Zinc led the SHFE base metals complex lower during the early trading session on Friday, with sister-metal lead experiencing a similar degree of weakness. Tin was the most resilient of the complex, and was the only metal to secure any gains this morning.
The most-traded September zinc contract on the SHFE traded at 20,775 yuan ($3,112) per tonne as at 10.35am Shanghai time, falling 195 yuan per tonne or 1% from Thursday’s close.
While most of the complex was under pressure from heightened trade tensions between the US and China, zinc prices were under additional pressure from rising stocks on the London Metal Exchange.
LME zinc stocks totaled 245,650 tonnes on Thursday, up from 181,325 tonnes on April 23.
“A total of 198,025 tonnes has been delivered into the LME so far in 2018, which has gone a long way to displace the 263,000-tonne deficit currently forecast by the International Lead & Zinc Study Group (ILZSG),” Metal Bulletin analyst James Moore said.
The main catalyst behind the weakness in the base metals this morning, according to market participants, remains the strained trade relations between the US and China, which has seen a number of tit-for-tat actions between the world’s two largest economies in recent weeks.

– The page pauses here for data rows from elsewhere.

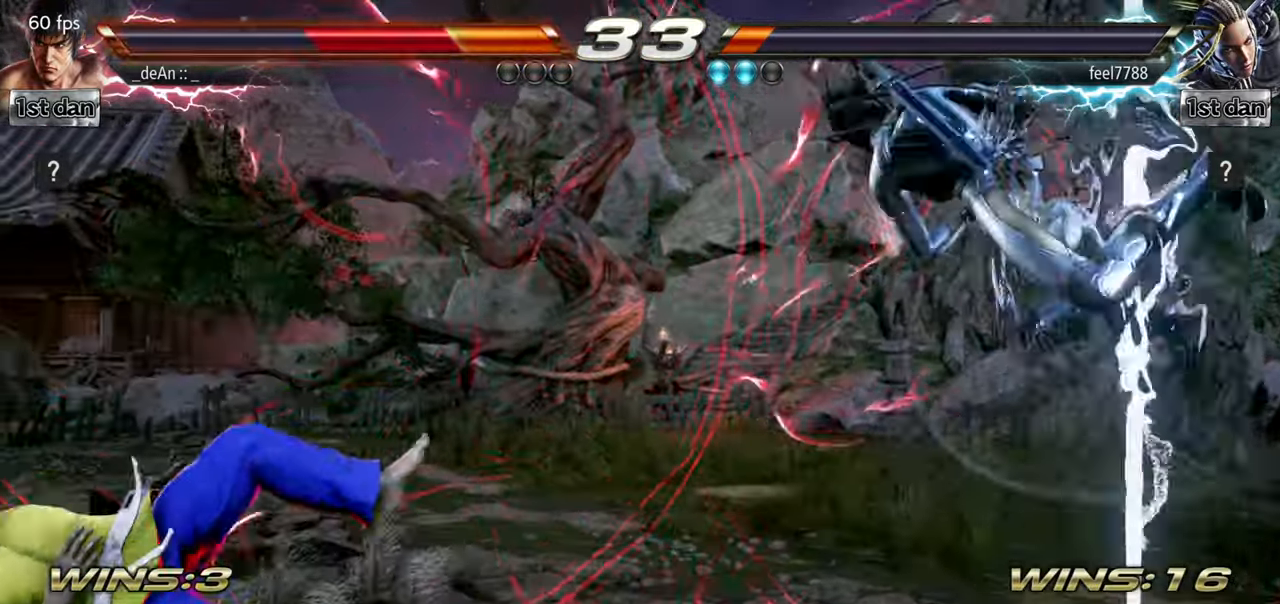
{"buttons": [], "left_stick": "left", "events": [[167, "left_stick", "left"], [284, "SQUARE", "down"], [400, "SQUARE", "up"]]}
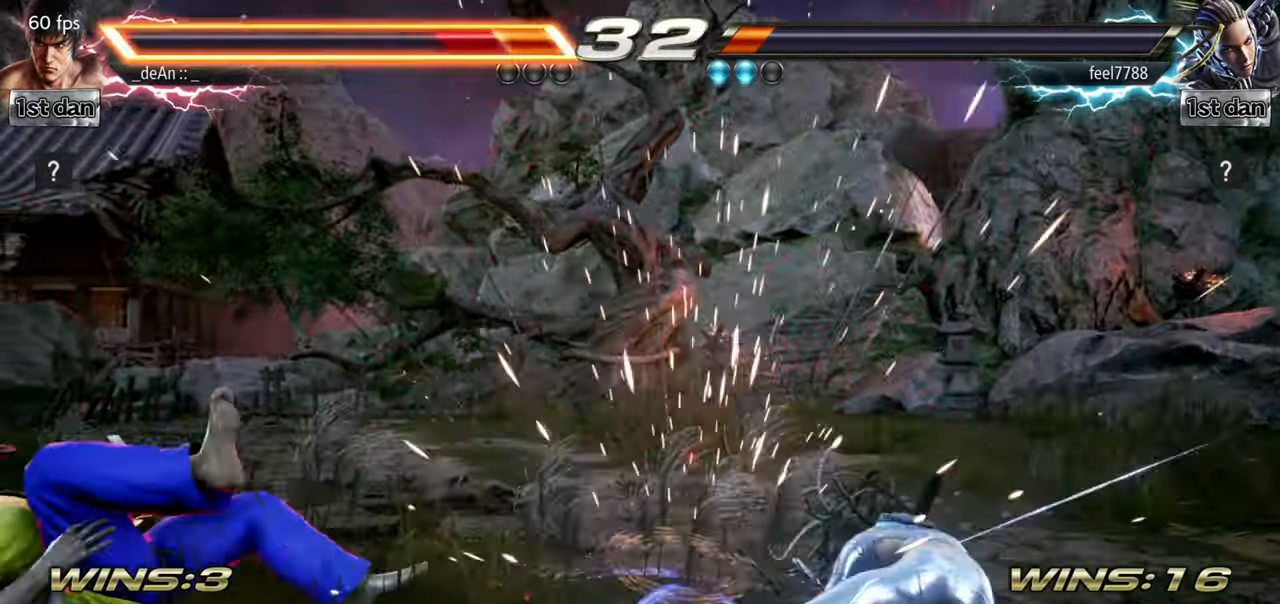
{"buttons": [], "left_stick": "center"}
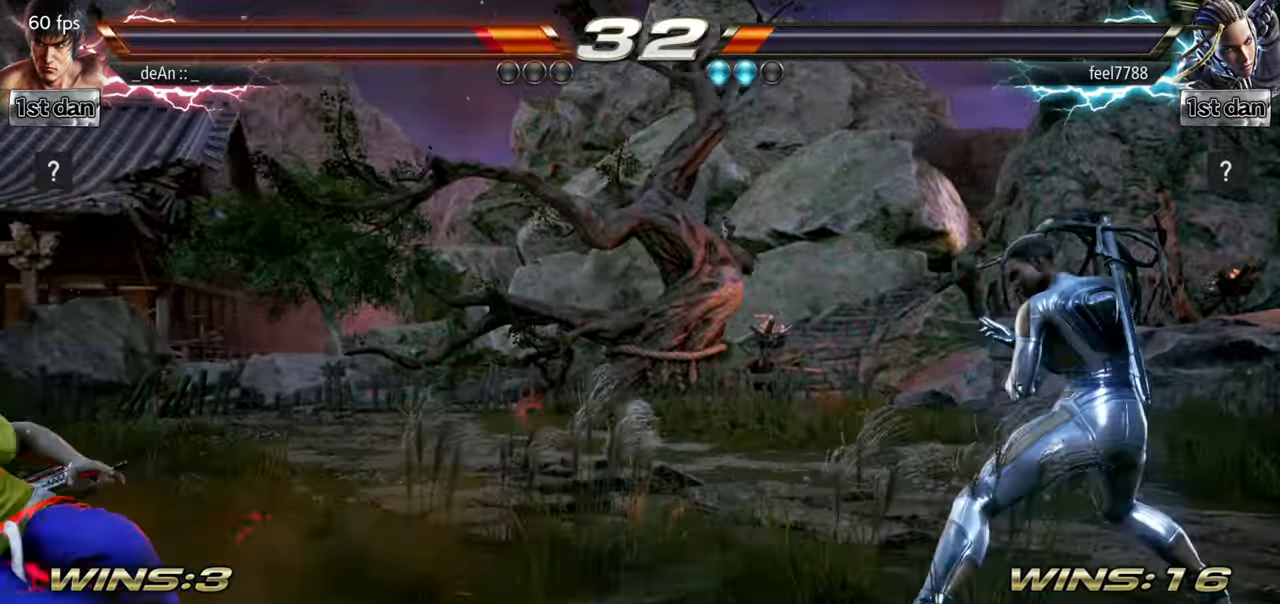
{"buttons": [], "left_stick": "center", "events": [[100, "left_stick", "up"], [150, "left_stick", "center"], [417, "left_stick", "up"], [484, "left_stick", "center"]]}
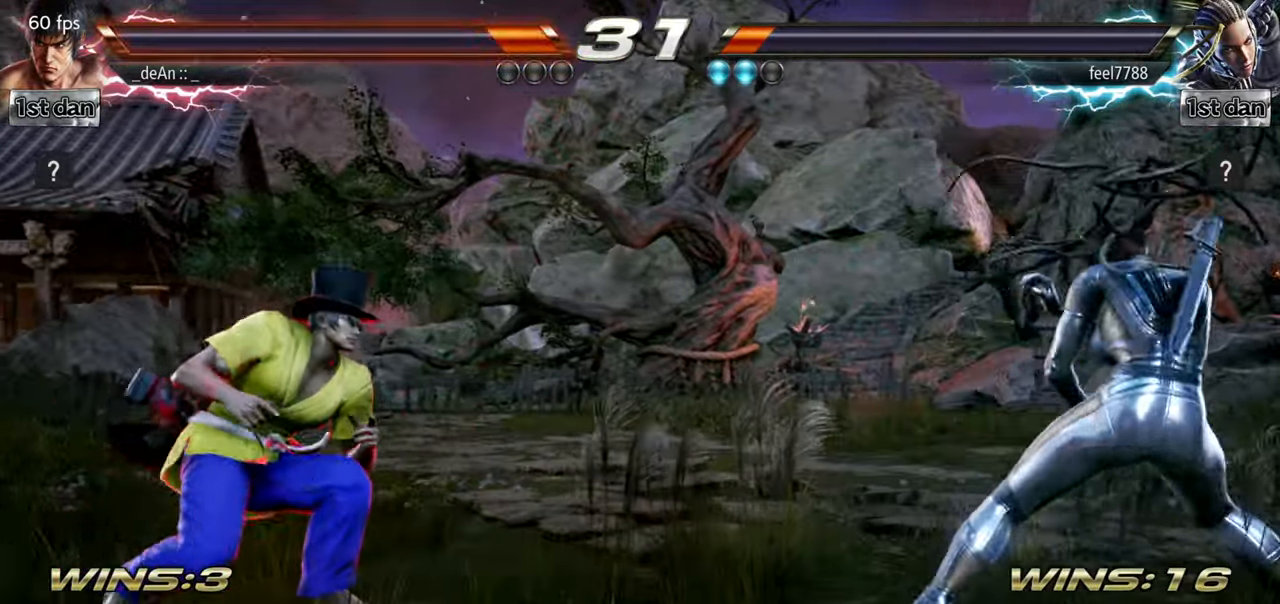
{"buttons": [], "left_stick": "center", "events": [[251, "left_stick", "up"], [351, "left_stick", "center"]]}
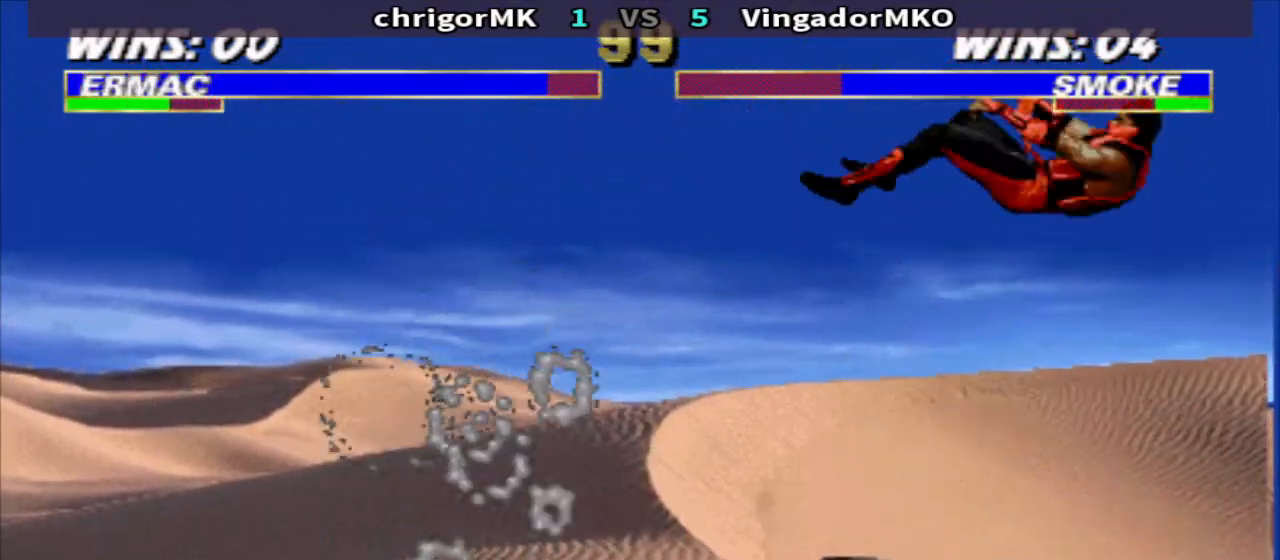
Gameplay with a controller (arcade stick); each line is a JSON object with the inputs held at the frame after it. "events" lists button and stick changes between this image and that frame as [ms after this image, input, new state], when the widget could be followed in between. Not read: L3 R3.
{"buttons": ["TRIANGLE"], "events": [[33, "DPAD_DOWN", "down"], [33, "DPAD_RIGHT", "down"], [100, "DPAD_DOWN", "up"], [100, "DPAD_RIGHT", "up"]]}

“Confidence is weak due to the ongoing trade tariff wars between America and anyone that President Trump feels is taking advantage of America,” Malcolm Freeman, chief executive officer of Kingdom Futures, noted on Friday.
Yet the weakness has been fairly limited in contrast with the sell-off witnessed on Thursday, with a lack of an immediate response from China to the latest US tariffs providing some relief to the market.
“Markets took a breather overnight, with China holding off immediate retaliation in light of the latest US tariff threats,” ANZ Research said.
Prices were further pressured by a firmer dollar of late; the dollar index stood at 94.84 as at 10.30am Shanghai time, the recent low being 93.71 on Monday.